### AVAILABLE DATA
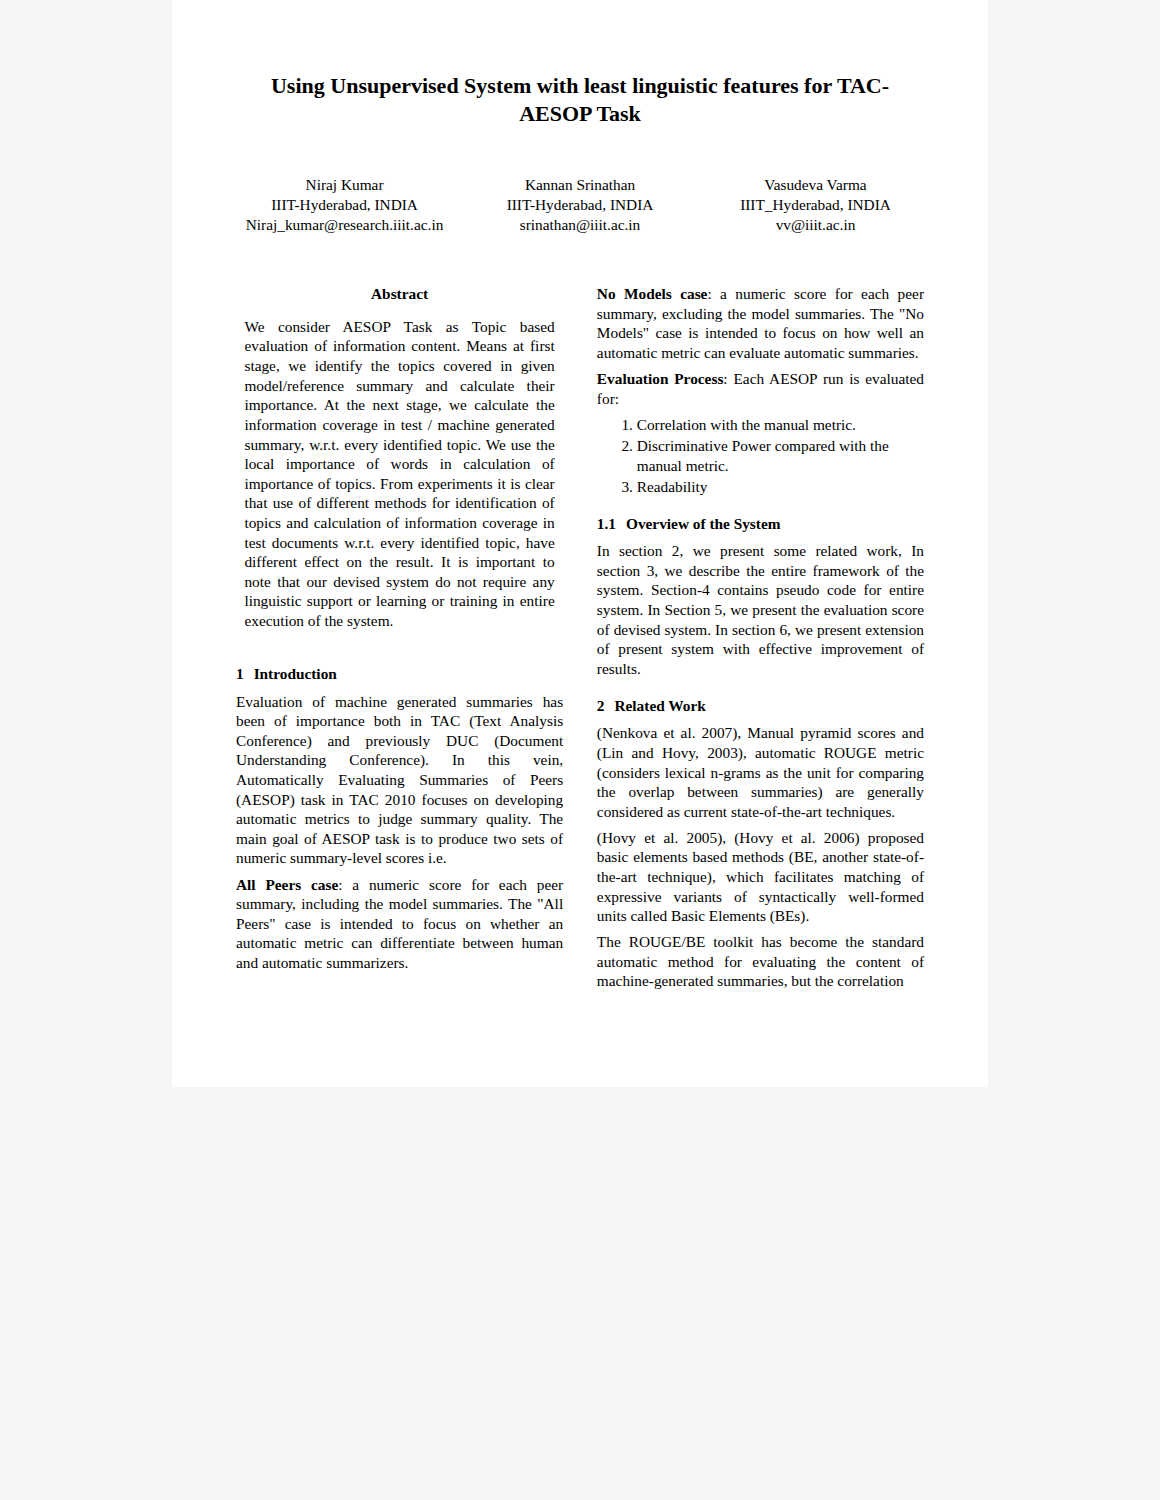Using Unsupervised System with least linguistic features for TAC-AESOP Task
Niraj Kumar IIIT-Hyderabad, INDIA Niraj_kumar@research.iiit.ac.in
Kannan Srinathan IIIT-Hyderabad, INDIA srinathan@iiit.ac.in
Vasudeva Varma IIIT_Hyderabad, INDIA vv@iiit.ac.in
Abstract
We consider AESOP Task as Topic based evaluation of information content. Means at first stage, we identify the topics covered in given model/reference summary and calculate their importance. At the next stage, we calculate the information coverage in test / machine generated summary, w.r.t. every identified topic. We use the local importance of words in calculation of importance of topics. From experiments it is clear that use of different methods for identification of topics and calculation of information coverage in test documents w.r.t. every identified topic, have different effect on the result. It is important to note that our devised system do not require any linguistic support or learning or training in entire execution of the system.
1 Introduction
Evaluation of machine generated summaries has been of importance both in TAC (Text Analysis Conference) and previously DUC (Document Understanding Conference). In this vein, Automatically Evaluating Summaries of Peers (AESOP) task in TAC 2010 focuses on developing automatic metrics to judge summary quality. The main goal of AESOP task is to produce two sets of numeric summary-level scores i.e.
All Peers case: a numeric score for each peer summary, including the model summaries. The "All Peers" case is intended to focus on whether an automatic metric can differentiate between human and automatic summarizers.
No Models case: a numeric score for each peer summary, excluding the model summaries. The "No Models" case is intended to focus on how well an automatic metric can evaluate automatic summaries.
Evaluation Process: Each AESOP run is evaluated for:
Correlation with the manual metric.
Discriminative Power compared with the manual metric.
Readability
1.1 Overview of the System
In section 2, we present some related work, In section 3, we describe the entire framework of the system. Section-4 contains pseudo code for entire system. In Section 5, we present the evaluation score of devised system. In section 6, we present extension of present system with effective improvement of results.
2 Related Work
(Nenkova et al. 2007), Manual pyramid scores and (Lin and Hovy, 2003), automatic ROUGE metric (considers lexical n-grams as the unit for comparing the overlap between summaries) are generally considered as current state-of-the-art techniques.
(Hovy et al. 2005), (Hovy et al. 2006) proposed basic elements based methods (BE, another state-of-the-art technique), which facilitates matching of expressive variants of syntactically well-formed units called Basic Elements (BEs).
The ROUGE/BE toolkit has become the standard automatic method for evaluating the content of machine-generated summaries, but the correlation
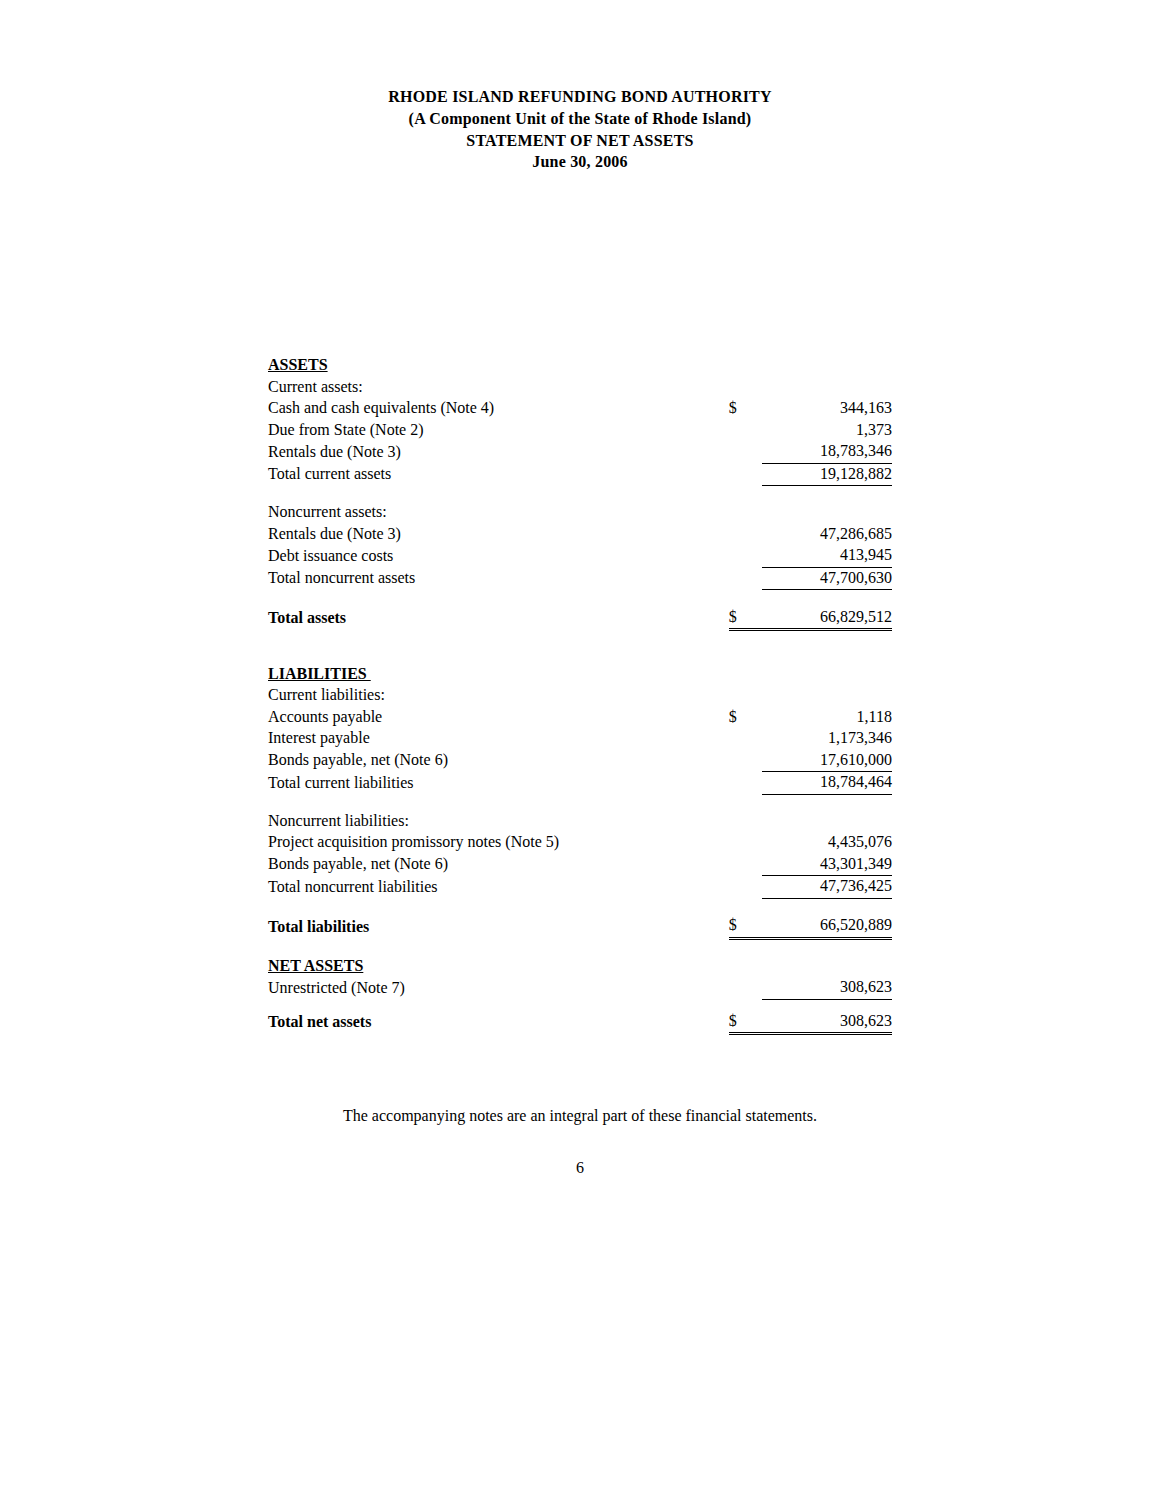RHODE ISLAND REFUNDING BOND AUTHORITY
(A Component Unit of the State of Rhode Island)
STATEMENT OF NET ASSETS
June 30, 2006
| ASSETS | | |
| Current assets: | | |
| Cash and cash equivalents (Note 4) | $ | 344,163 |
| Due from State (Note 2) | | 1,373 |
| Rentals due (Note 3) | | 18,783,346 |
| Total current assets | | 19,128,882 |
| Noncurrent assets: | | |
| Rentals due (Note 3) | | 47,286,685 |
| Debt issuance costs | | 413,945 |
| Total noncurrent assets | | 47,700,630 |
| Total assets | $ | 66,829,512 |
| LIABILITIES | | |
| Current liabilities: | | |
| Accounts payable | $ | 1,118 |
| Interest payable | | 1,173,346 |
| Bonds payable, net (Note 6) | | 17,610,000 |
| Total current liabilities | | 18,784,464 |
| Noncurrent liabilities: | | |
| Project acquisition promissory notes (Note 5) | | 4,435,076 |
| Bonds payable, net (Note 6) | | 43,301,349 |
| Total noncurrent liabilities | | 47,736,425 |
| Total liabilities | $ | 66,520,889 |
| NET ASSETS | | |
| Unrestricted (Note 7) | | 308,623 |
| Total net assets | $ | 308,623 |
The accompanying notes are an integral part of these financial statements.
6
######
- TASK BRIEF
Looking at the data above, write out exactly the lines that start at the one containing "4) | $ | 344,163 |" and end at the one containing "5) | | 4,435,076 |"; include both and nothing beyond.

- WRITTEN SOLUTION
| Cash and cash equivalents (Note 4) | $ | 344,163 |
| Due from State (Note 2) | | 1,373 |
| Rentals due (Note 3) | | 18,783,346 |
| Total current assets | | 19,128,882 |
| Noncurrent assets: | | |
| Rentals due (Note 3) | | 47,286,685 |
| Debt issuance costs | | 413,945 |
| Total noncurrent assets | | 47,700,630 |
| Total assets | $ | 66,829,512 |
| LIABILITIES | | |
| Current liabilities: | | |
| Accounts payable | $ | 1,118 |
| Interest payable | | 1,173,346 |
| Bonds payable, net (Note 6) | | 17,610,000 |
| Total current liabilities | | 18,784,464 |
| Noncurrent liabilities: | | |
| Project acquisition promissory notes (Note 5) | | 4,435,076 |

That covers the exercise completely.